There is no purpose in cataloguing the contents of Hakluyt’s volumes here, nor in offering more than a general comment upon them. The object has been to indicate their place and significance in national literature and to describe their origin and character. Hakluyt was no doubt the editor as well as the collector of these records. Amid all their variety and diversity of qualities and merits, it is possible to discern a certain unity and the influence of an individuality. Much excellent prose, strong and vigorous in character, often dignified and persuasive, is to be found in the book.

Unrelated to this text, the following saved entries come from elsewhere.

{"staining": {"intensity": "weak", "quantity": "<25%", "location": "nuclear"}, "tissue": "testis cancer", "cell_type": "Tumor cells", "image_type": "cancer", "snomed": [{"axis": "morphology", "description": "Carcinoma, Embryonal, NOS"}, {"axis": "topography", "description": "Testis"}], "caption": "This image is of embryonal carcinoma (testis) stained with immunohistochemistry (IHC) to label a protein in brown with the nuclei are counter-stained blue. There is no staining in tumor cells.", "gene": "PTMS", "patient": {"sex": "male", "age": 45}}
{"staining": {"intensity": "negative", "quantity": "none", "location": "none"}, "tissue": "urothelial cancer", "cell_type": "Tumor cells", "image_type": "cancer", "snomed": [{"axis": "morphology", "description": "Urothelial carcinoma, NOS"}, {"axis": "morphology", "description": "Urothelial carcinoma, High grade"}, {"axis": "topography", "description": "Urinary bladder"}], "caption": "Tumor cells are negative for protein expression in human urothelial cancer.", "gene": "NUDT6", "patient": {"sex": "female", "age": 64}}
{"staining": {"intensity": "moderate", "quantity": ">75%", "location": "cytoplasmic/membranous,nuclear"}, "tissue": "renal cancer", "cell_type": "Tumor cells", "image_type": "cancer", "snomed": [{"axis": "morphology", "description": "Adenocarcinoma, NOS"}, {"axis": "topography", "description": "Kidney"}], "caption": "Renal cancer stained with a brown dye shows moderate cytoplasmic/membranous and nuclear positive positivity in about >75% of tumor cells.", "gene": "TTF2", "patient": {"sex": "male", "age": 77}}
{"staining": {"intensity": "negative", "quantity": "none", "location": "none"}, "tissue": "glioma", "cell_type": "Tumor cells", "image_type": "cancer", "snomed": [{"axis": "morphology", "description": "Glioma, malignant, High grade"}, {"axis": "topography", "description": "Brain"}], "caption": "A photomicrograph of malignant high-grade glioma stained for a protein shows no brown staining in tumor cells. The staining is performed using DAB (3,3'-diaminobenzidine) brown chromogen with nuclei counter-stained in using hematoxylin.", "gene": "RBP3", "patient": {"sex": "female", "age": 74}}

Lucid and careful description, often lighted up by imagination and literary power, distinguishes many of these relations of voyages. They constitute a body of narrative literature which is of the highest value for an understanding of the spirit and tendency of the time, and, together with the later collection of Purchas, who brought together some things which had escaped the vigilance of Hakluyt, they are the basis of our knowledge of the part which Englishmen played in enlarging the boundaries of the known world in the great age of exploration and discovery.